Calpain inhibition in a transgenic model of calpastatin overexpression augments reversal of myocardial hypertrophy

Johanna Tennigkeit (Brandenburg an der Havel)1, G. Sachse (Brandenburg an der Havel)2, N. Pagonas (Neuruppin)3, P. Hillmeister (Brandenburg an der Havel)1, I. Buschmann (Brandenburg an der Havel)1, M. Czolbe (Würzburg)4, P. Nordbeck (Würzburg)4, J. Schmitt (Düsseldorf)5, D. Patschan (Brandenburg)6, O. Ritter (Brandenburg an der Havel)1

1Universitätsklinikum Brandenburg an der Havel GmbH Zentrum für Innere Medizin I Brandenburg an der Havel, Deutschland; 2Medizinische Hochschule Brandenburg Theodor Fontane Zentrum für Translationale Medizin Brandenburg an der Havel, Deutschland; 3Universitätsklinikum Ruppin-Brandenburg Med. Klinik A Schwerpunkt Kardiologie Neuruppin, Deutschland; 4Universitätsklinikum Würzburg Medizinische Klinik und Poliklinik I Würzburg, Deutschland; 5Universitätsklinikum Düsseldorf Institut für Pharmakologie Düsseldorf, Deutschland; 6Universitätsklinikum Brandenburg Innere Medizin 1 Brandenburg, Deutschland

 

Background:

It was recently demonstrated that calcineurin is subject to proteolytic cleavage by calpain, resulting in a truncated calcineurin fragment that is a strong inductor of myocardial hypertrophy. We hypothesized that inhibition of calpain function and thereby prevention of calcineurin truncation attenuates development of myocardial hypertrophy.                                    

Methods and Results:

We generated a transgenic mouse model with conditional cardiac calpastatin overexpression (CSTN mice). Induction of calpastatin overexpression lead to calpain inhibition and suppressed calcineurin truncation. In CSTN mice, basal phenotype and Angiotensin-II-induced myocardial hypertrophy were comparable to non-induced controls. However, CSTN mice demonstrated fast regression of hypertrophy when Angiotensin‑II was removed, whereas hypertrophy persisted in non-induced controls. Persisting hypertrophy in controls was accompanied by nuclear accumulation of truncated calcineurin, caused by exposure of an internal nuclear localization sequence and simultaneous loss of the nuclear export sequence during truncation. Furthermore, we found that truncated calcineurin was insufficiently ubiquitinylated compared to its full length form and thus escaped degradation over several weeks in our in vivo experiments.

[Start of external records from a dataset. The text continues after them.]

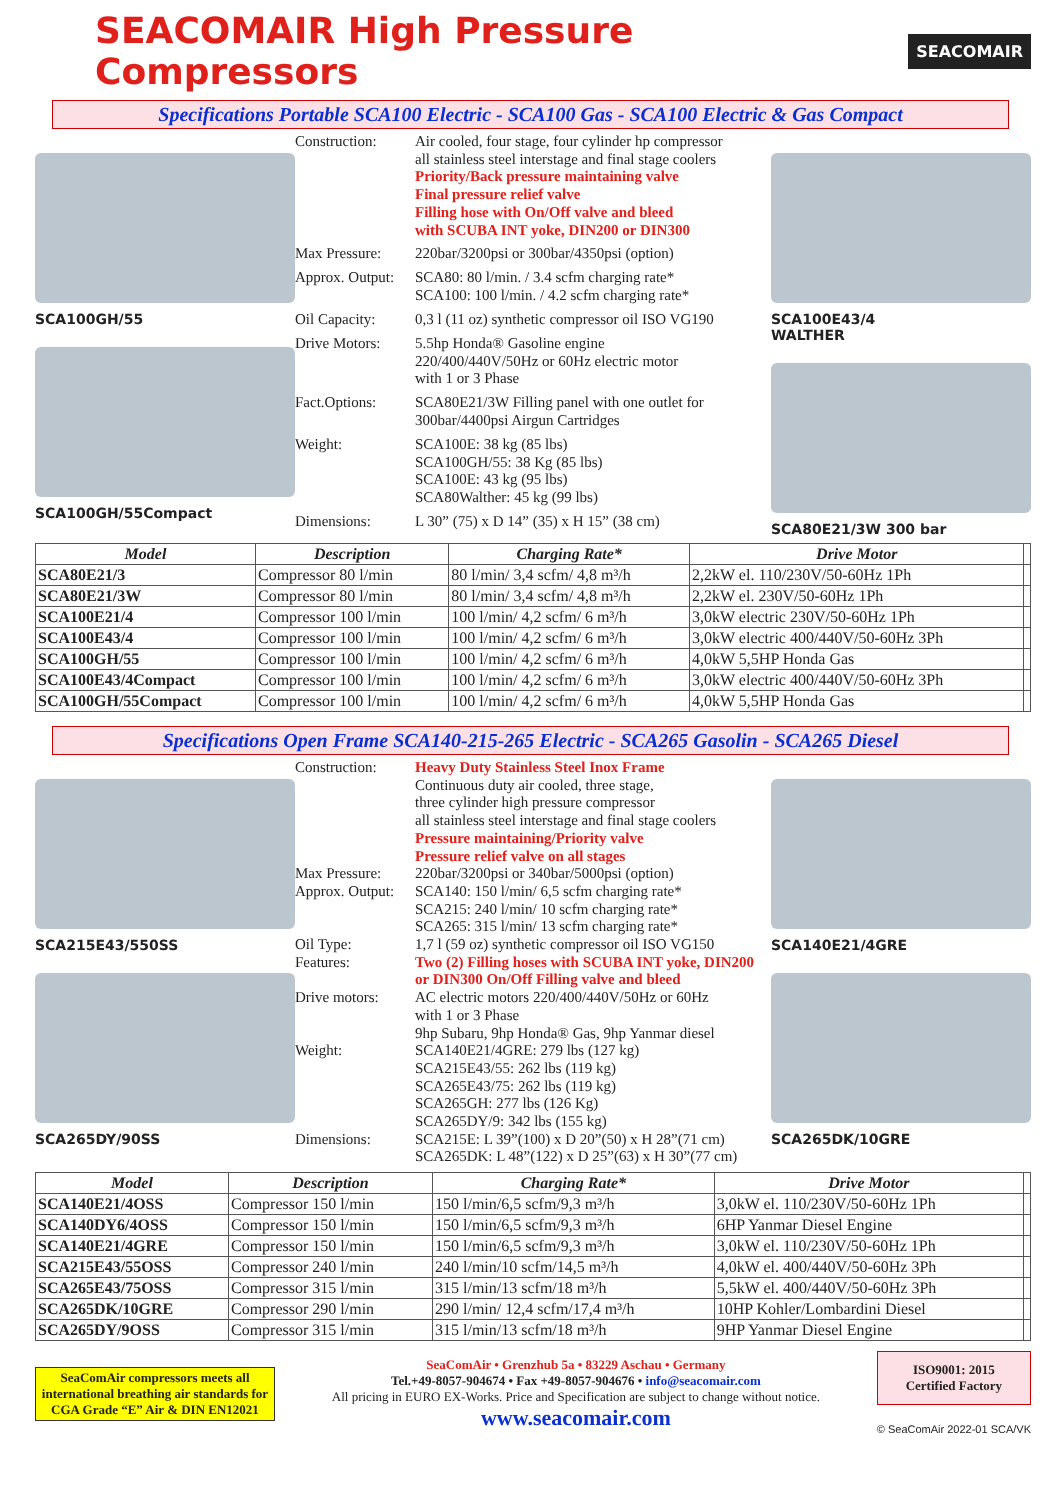SEACOMAIR High Pressure Compressors
SEACOMAIR
Specifications Portable SCA100 Electric - SCA100 Gas - SCA100 Electric & Gas Compact
SCA100GH/55
SCA100GH/55Compact
Construction:
Air cooled, four stage, four cylinder hp compressor
all stainless steel interstage and final stage coolers
Priority/Back pressure maintaining valve
Final pressure relief valve
Filling hose with On/Off valve and bleed
with SCUBA INT yoke, DIN200 or DIN300
Max Pressure:
220bar/3200psi or 300bar/4350psi (option)
Approx. Output:
SCA80: 80 l/min. / 3.4 scfm charging rate*
SCA100: 100 l/min. / 4.2 scfm charging rate*
Oil Capacity:
0,3 l (11 oz) synthetic compressor oil ISO VG190
Drive Motors:
5.5hp Honda® Gasoline engine
220/400/440V/50Hz or 60Hz electric motor
with 1 or 3 Phase
Fact.Options:
SCA80E21/3W Filling panel with one outlet for
300bar/4400psi Airgun Cartridges
Weight:
SCA100E: 38 kg (85 lbs)
SCA100GH/55: 38 Kg (85 lbs)
SCA100E: 43 kg (95 lbs)
SCA80Walther: 45 kg (99 lbs)
Dimensions:
L 30” (75) x D 14” (35) x H 15” (38 cm)
SCA100E43/4
WALTHER
SCA80E21/3W 300 bar
| Model | Description | Charging Rate* | Drive Motor | |
| --- | --- | --- | --- | --- |
| SCA80E21/3 | Compressor 80 l/min | 80 l/min/ 3,4 scfm/ 4,8 m³/h | 2,2kW el. 110/230V/50-60Hz 1Ph | |
| SCA80E21/3W | Compressor 80 l/min | 80 l/min/ 3,4 scfm/ 4,8 m³/h | 2,2kW el. 230V/50-60Hz 1Ph | |
| SCA100E21/4 | Compressor 100 l/min | 100 l/min/ 4,2 scfm/ 6 m³/h | 3,0kW electric 230V/50-60Hz 1Ph | |
| SCA100E43/4 | Compressor 100 l/min | 100 l/min/ 4,2 scfm/ 6 m³/h | 3,0kW electric 400/440V/50-60Hz 3Ph | |
| SCA100GH/55 | Compressor 100 l/min | 100 l/min/ 4,2 scfm/ 6 m³/h | 4,0kW 5,5HP Honda Gas | |
| SCA100E43/4Compact | Compressor 100 l/min | 100 l/min/ 4,2 scfm/ 6 m³/h | 3,0kW electric 400/440V/50-60Hz 3Ph | |
| SCA100GH/55Compact | Compressor 100 l/min | 100 l/min/ 4,2 scfm/ 6 m³/h | 4,0kW 5,5HP Honda Gas | |
Specifications Open Frame SCA140-215-265 Electric - SCA265 Gasolin - SCA265 Diesel
SCA215E43/550SS
SCA265DY/90SS
Construction:
Heavy Duty Stainless Steel Inox Frame
Continuous duty air cooled, three stage,
three cylinder high pressure compressor
all stainless steel interstage and final stage coolers
Pressure maintaining/Priority valve
Pressure relief valve on all stages
Max Pressure:
220bar/3200psi or 340bar/5000psi (option)
Approx. Output:
SCA140: 150 l/min/ 6,5 scfm charging rate*
SCA215: 240 l/min/ 10 scfm charging rate*
SCA265: 315 l/min/ 13 scfm charging rate*
Oil Type:
1,7 l (59 oz) synthetic compressor oil ISO VG150
Features:
Two (2) Filling hoses with SCUBA INT yoke, DIN200
or DIN300 On/Off Filling valve and bleed
Drive motors:
AC electric motors 220/400/440V/50Hz or 60Hz
with 1 or 3 Phase
9hp Subaru, 9hp Honda® Gas, 9hp Yanmar diesel
Weight:
SCA140E21/4GRE: 279 lbs (127 kg)
SCA215E43/55: 262 lbs (119 kg)
SCA265E43/75: 262 lbs (119 kg)
SCA265GH: 277 lbs (126 Kg)
SCA265DY/9: 342 lbs (155 kg)
Dimensions:
SCA215E: L 39”(100) x D 20”(50) x H 28”(71 cm)
SCA265DK: L 48”(122) x D 25”(63) x H 30”(77 cm)
SCA140E21/4GRE
SCA265DK/10GRE
| Model | Description | Charging Rate* | Drive Motor | |
| --- | --- | --- | --- | --- |
| SCA140E21/4OSS | Compressor 150 l/min | 150 l/min/6,5 scfm/9,3 m³/h | 3,0kW el. 110/230V/50-60Hz 1Ph | |
| SCA140DY6/4OSS | Compressor 150 l/min | 150 l/min/6,5 scfm/9,3 m³/h | 6HP Yanmar Diesel Engine | |
| SCA140E21/4GRE | Compressor 150 l/min | 150 l/min/6,5 scfm/9,3 m³/h | 3,0kW el. 110/230V/50-60Hz 1Ph | |
| SCA215E43/55OSS | Compressor 240 l/min | 240 l/min/10 scfm/14,5 m³/h | 4,0kW el. 400/440V/50-60Hz 3Ph | |
| SCA265E43/75OSS | Compressor 315 l/min | 315 l/min/13 scfm/18 m³/h | 5,5kW el. 400/440V/50-60Hz 3Ph | |
| SCA265DK/10GRE | Compressor 290 l/min | 290 l/min/ 12,4 scfm/17,4 m³/h | 10HP Kohler/Lombardini Diesel | |
| SCA265DY/9OSS | Compressor 315 l/min | 315 l/min/13 scfm/18 m³/h | 9HP Yanmar Diesel Engine | |
SeaComAir compressors meets all international breathing air standards for CGA Grade “E” Air & DIN EN12021
SeaComAir • Grenzhub 5a • 83229 Aschau • Germany
Tel.+49-8057-904674 • Fax +49-8057-904676 • info@seacomair.com
All pricing in EURO EX-Works. Price and Specification are subject to change without notice.
www.seacomair.com
ISO9001: 2015
Certified Factory
© SeaComAir 2022-01 SCA/VK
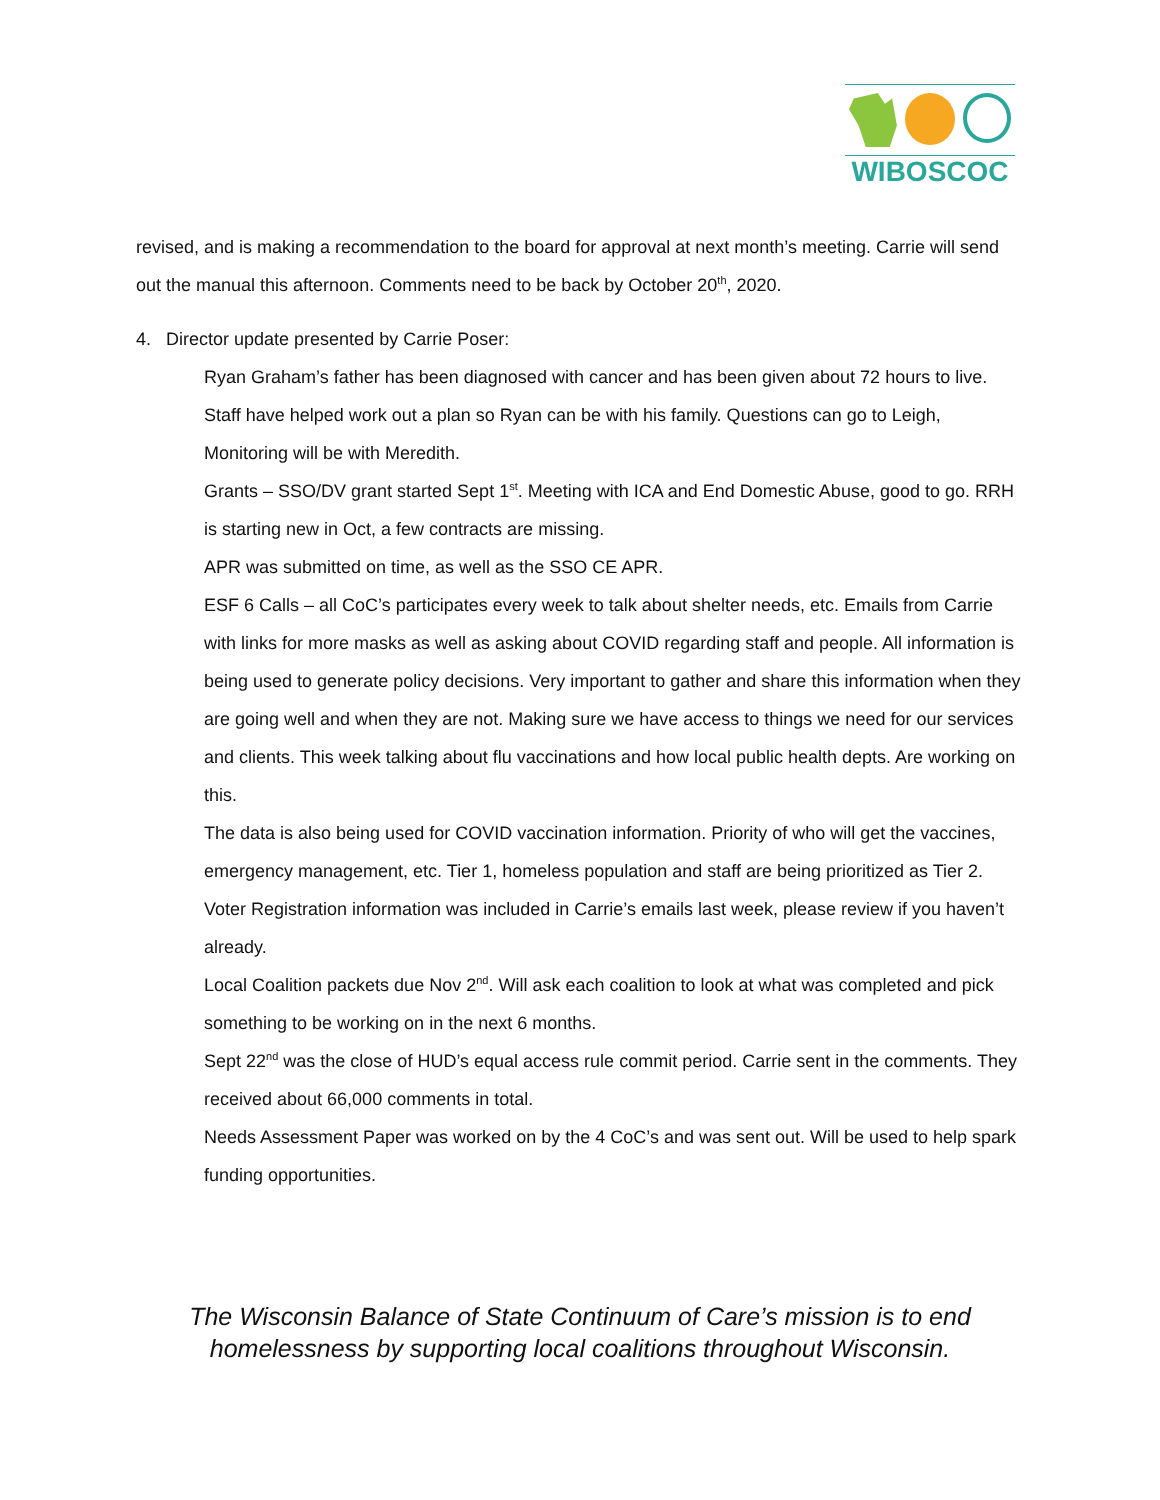WIBOSCOC
revised, and is making a recommendation to the board for approval at next month’s meeting. Carrie will send out the manual this afternoon. Comments need to be back by October 20<sup>th</sup>, 2020.
4. Director update presented by Carrie Poser:
Ryan Graham’s father has been diagnosed with cancer and has been given about 72 hours to live. Staff have helped work out a plan so Ryan can be with his family. Questions can go to Leigh, Monitoring will be with Meredith.
Grants – SSO/DV grant started Sept 1<sup>st</sup>. Meeting with ICA and End Domestic Abuse, good to go. RRH is starting new in Oct, a few contracts are missing.
APR was submitted on time, as well as the SSO CE APR.
ESF 6 Calls – all CoC’s participates every week to talk about shelter needs, etc. Emails from Carrie with links for more masks as well as asking about COVID regarding staff and people. All information is being used to generate policy decisions. Very important to gather and share this information when they are going well and when they are not. Making sure we have access to things we need for our services and clients. This week talking about flu vaccinations and how local public health depts. Are working on this.
The data is also being used for COVID vaccination information. Priority of who will get the vaccines, emergency management, etc. Tier 1, homeless population and staff are being prioritized as Tier 2.
Voter Registration information was included in Carrie’s emails last week, please review if you haven’t already.
Local Coalition packets due Nov 2<sup>nd</sup>. Will ask each coalition to look at what was completed and pick something to be working on in the next 6 months.
Sept 22<sup>nd</sup> was the close of HUD’s equal access rule commit period. Carrie sent in the comments. They received about 66,000 comments in total.
Needs Assessment Paper was worked on by the 4 CoC’s and was sent out. Will be used to help spark funding opportunities.
The Wisconsin Balance of State Continuum of Care’s mission is to end
homelessness by supporting local coalitions throughout Wisconsin.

Conclusion: Our data demonstrate that calpain-mediated cleavage resulted in nuclear accumulation of a truncated, constitutively active calcineurin isoform that sustained a myocardial hypertrophic response to Angiotensin-II even after withdrawal of the stimulus. Transgenic calpain inhibition prevented the ongoing myocardial hypertrophic response.